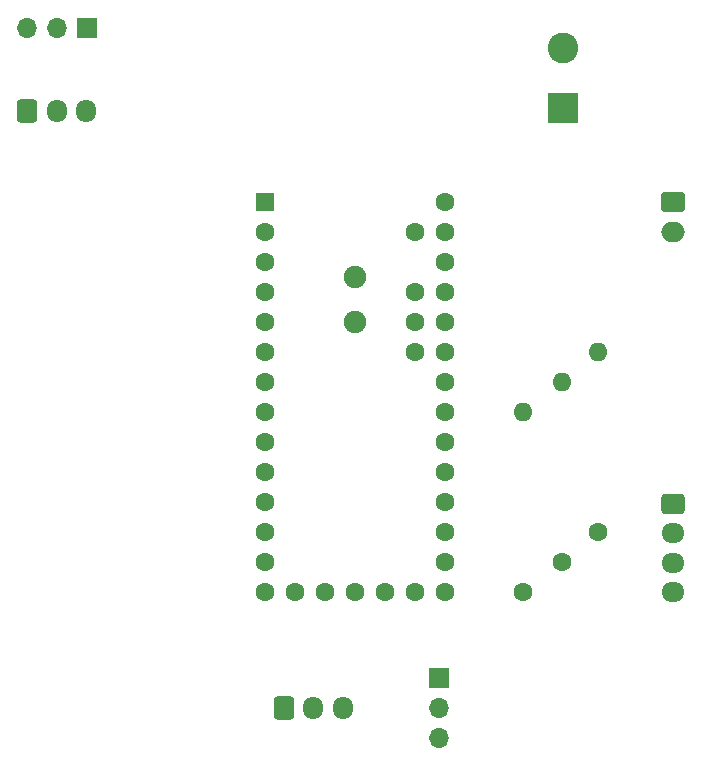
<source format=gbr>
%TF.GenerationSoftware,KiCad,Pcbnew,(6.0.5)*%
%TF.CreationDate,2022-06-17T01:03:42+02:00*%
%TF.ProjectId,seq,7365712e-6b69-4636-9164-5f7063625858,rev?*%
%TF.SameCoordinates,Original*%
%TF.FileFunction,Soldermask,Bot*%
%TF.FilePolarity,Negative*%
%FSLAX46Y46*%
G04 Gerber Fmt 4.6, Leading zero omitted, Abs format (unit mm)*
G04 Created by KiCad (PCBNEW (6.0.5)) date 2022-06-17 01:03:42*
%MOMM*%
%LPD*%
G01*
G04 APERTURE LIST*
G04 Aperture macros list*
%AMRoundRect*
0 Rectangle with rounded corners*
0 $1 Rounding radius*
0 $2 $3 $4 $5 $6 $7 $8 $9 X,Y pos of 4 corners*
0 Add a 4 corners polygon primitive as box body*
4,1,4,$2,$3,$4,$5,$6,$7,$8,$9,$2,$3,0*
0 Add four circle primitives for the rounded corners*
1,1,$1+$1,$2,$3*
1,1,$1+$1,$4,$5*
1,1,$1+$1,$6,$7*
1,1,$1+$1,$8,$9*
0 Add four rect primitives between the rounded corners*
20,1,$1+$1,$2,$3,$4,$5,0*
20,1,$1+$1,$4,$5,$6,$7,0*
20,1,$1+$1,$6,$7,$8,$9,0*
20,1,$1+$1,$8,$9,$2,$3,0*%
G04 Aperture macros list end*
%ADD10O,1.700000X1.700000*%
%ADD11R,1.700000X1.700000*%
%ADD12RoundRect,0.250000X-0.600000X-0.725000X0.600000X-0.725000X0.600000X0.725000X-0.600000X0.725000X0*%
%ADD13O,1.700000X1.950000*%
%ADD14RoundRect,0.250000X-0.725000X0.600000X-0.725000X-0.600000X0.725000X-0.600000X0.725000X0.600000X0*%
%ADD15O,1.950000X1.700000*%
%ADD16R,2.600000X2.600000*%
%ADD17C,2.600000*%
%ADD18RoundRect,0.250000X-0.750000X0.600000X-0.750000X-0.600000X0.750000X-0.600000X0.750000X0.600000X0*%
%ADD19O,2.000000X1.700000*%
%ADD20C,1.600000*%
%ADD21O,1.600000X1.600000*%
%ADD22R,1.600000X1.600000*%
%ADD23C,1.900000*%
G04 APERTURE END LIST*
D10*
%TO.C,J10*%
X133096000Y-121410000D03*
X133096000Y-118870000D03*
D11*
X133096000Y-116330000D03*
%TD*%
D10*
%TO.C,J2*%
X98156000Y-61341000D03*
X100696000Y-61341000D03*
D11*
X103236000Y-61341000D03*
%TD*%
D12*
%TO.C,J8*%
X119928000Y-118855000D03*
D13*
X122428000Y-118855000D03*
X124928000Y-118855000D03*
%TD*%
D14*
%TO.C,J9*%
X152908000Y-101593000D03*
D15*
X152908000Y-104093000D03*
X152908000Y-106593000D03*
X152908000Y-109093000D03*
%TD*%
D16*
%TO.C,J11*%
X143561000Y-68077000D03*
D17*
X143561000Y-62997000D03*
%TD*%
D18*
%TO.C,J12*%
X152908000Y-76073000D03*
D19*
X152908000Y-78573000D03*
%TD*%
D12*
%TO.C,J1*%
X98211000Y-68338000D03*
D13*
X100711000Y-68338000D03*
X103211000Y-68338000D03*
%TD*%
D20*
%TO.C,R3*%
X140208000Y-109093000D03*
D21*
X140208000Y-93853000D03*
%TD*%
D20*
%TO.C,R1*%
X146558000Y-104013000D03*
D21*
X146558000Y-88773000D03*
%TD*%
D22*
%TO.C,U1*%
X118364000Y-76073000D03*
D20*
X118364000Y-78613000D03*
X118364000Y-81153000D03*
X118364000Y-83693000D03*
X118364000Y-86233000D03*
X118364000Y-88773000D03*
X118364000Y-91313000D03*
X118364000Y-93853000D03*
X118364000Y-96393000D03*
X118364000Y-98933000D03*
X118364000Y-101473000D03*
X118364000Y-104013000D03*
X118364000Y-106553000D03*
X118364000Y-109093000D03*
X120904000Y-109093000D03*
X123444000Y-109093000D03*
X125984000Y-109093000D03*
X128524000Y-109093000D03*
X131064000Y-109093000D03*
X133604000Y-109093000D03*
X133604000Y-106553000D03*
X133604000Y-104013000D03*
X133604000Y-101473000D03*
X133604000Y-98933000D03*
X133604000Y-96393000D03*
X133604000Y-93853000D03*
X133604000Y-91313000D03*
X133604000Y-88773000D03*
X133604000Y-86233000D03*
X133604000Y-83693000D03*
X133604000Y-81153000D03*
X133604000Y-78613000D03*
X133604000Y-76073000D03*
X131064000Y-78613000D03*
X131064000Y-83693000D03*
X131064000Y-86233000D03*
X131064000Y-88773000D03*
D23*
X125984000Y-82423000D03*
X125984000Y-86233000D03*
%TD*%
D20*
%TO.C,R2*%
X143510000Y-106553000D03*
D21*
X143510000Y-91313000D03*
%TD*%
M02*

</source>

•••••

Quote the material in full and exactly; do not carry over its pictures.

<source format=gbr>
%TF.GenerationSoftware,KiCad,Pcbnew,(6.0.5)*%
%TF.CreationDate,2022-06-17T01:03:42+02:00*%
%TF.ProjectId,seq,7365712e-6b69-4636-9164-5f7063625858,rev?*%
%TF.SameCoordinates,Original*%
%TF.FileFunction,Soldermask,Bot*%
%TF.FilePolarity,Negative*%
%FSLAX46Y46*%
G04 Gerber Fmt 4.6, Leading zero omitted, Abs format (unit mm)*
G04 Created by KiCad (PCBNEW (6.0.5)) date 2022-06-17 01:03:42*
%MOMM*%
%LPD*%
G01*
G04 APERTURE LIST*
G04 Aperture macros list*
%AMRoundRect*
0 Rectangle with rounded corners*
0 $1 Rounding radius*
0 $2 $3 $4 $5 $6 $7 $8 $9 X,Y pos of 4 corners*
0 Add a 4 corners polygon primitive as box body*
4,1,4,$2,$3,$4,$5,$6,$7,$8,$9,$2,$3,0*
0 Add four circle primitives for the rounded corners*
1,1,$1+$1,$2,$3*
1,1,$1+$1,$4,$5*
1,1,$1+$1,$6,$7*
1,1,$1+$1,$8,$9*
0 Add four rect primitives between the rounded corners*
20,1,$1+$1,$2,$3,$4,$5,0*
20,1,$1+$1,$4,$5,$6,$7,0*
20,1,$1+$1,$6,$7,$8,$9,0*
20,1,$1+$1,$8,$9,$2,$3,0*%
G04 Aperture macros list end*
%ADD10O,1.700000X1.700000*%
%ADD11R,1.700000X1.700000*%
%ADD12RoundRect,0.250000X-0.600000X-0.725000X0.600000X-0.725000X0.600000X0.725000X-0.600000X0.725000X0*%
%ADD13O,1.700000X1.950000*%
%ADD14RoundRect,0.250000X-0.725000X0.600000X-0.725000X-0.600000X0.725000X-0.600000X0.725000X0.600000X0*%
%ADD15O,1.950000X1.700000*%
%ADD16R,2.600000X2.600000*%
%ADD17C,2.600000*%
%ADD18RoundRect,0.250000X-0.750000X0.600000X-0.750000X-0.600000X0.750000X-0.600000X0.750000X0.600000X0*%
%ADD19O,2.000000X1.700000*%
%ADD20C,1.600000*%
%ADD21O,1.600000X1.600000*%
%ADD22R,1.600000X1.600000*%
%ADD23C,1.900000*%
G04 APERTURE END LIST*
D10*
%TO.C,J10*%
X133096000Y-121410000D03*
X133096000Y-118870000D03*
D11*
X133096000Y-116330000D03*
%TD*%
D10*
%TO.C,J2*%
X98156000Y-61341000D03*
X100696000Y-61341000D03*
D11*
X103236000Y-61341000D03*
%TD*%
D12*
%TO.C,J8*%
X119928000Y-118855000D03*
D13*
X122428000Y-118855000D03*
X124928000Y-118855000D03*
%TD*%
D14*
%TO.C,J9*%
X152908000Y-101593000D03*
D15*
X152908000Y-104093000D03*
X152908000Y-106593000D03*
X152908000Y-109093000D03*
%TD*%
D16*
%TO.C,J11*%
X143561000Y-68077000D03*
D17*
X143561000Y-62997000D03*
%TD*%
D18*
%TO.C,J12*%
X152908000Y-76073000D03*
D19*
X152908000Y-78573000D03*
%TD*%
D12*
%TO.C,J1*%
X98211000Y-68338000D03*
D13*
X100711000Y-68338000D03*
X103211000Y-68338000D03*
%TD*%
D20*
%TO.C,R3*%
X140208000Y-109093000D03*
D21*
X140208000Y-93853000D03*
%TD*%
D20*
%TO.C,R1*%
X146558000Y-104013000D03*
D21*
X146558000Y-88773000D03*
%TD*%
D22*
%TO.C,U1*%
X118364000Y-76073000D03*
D20*
X118364000Y-78613000D03*
X118364000Y-81153000D03*
X118364000Y-83693000D03*
X118364000Y-86233000D03*
X118364000Y-88773000D03*
X118364000Y-91313000D03*
X118364000Y-93853000D03*
X118364000Y-96393000D03*
X118364000Y-98933000D03*
X118364000Y-101473000D03*
X118364000Y-104013000D03*
X118364000Y-106553000D03*
X118364000Y-109093000D03*
X120904000Y-109093000D03*
X123444000Y-109093000D03*
X125984000Y-109093000D03*
X128524000Y-109093000D03*
X131064000Y-109093000D03*
X133604000Y-109093000D03*
X133604000Y-106553000D03*
X133604000Y-104013000D03*
X133604000Y-101473000D03*
X133604000Y-98933000D03*
X133604000Y-96393000D03*
X133604000Y-93853000D03*
X133604000Y-91313000D03*
X133604000Y-88773000D03*
X133604000Y-86233000D03*
X133604000Y-83693000D03*
X133604000Y-81153000D03*
X133604000Y-78613000D03*
X133604000Y-76073000D03*
X131064000Y-78613000D03*
X131064000Y-83693000D03*
X131064000Y-86233000D03*
X131064000Y-88773000D03*
D23*
X125984000Y-82423000D03*
X125984000Y-86233000D03*
%TD*%
D20*
%TO.C,R2*%
X143510000Y-106553000D03*
D21*
X143510000Y-91313000D03*
%TD*%
M02*

</source>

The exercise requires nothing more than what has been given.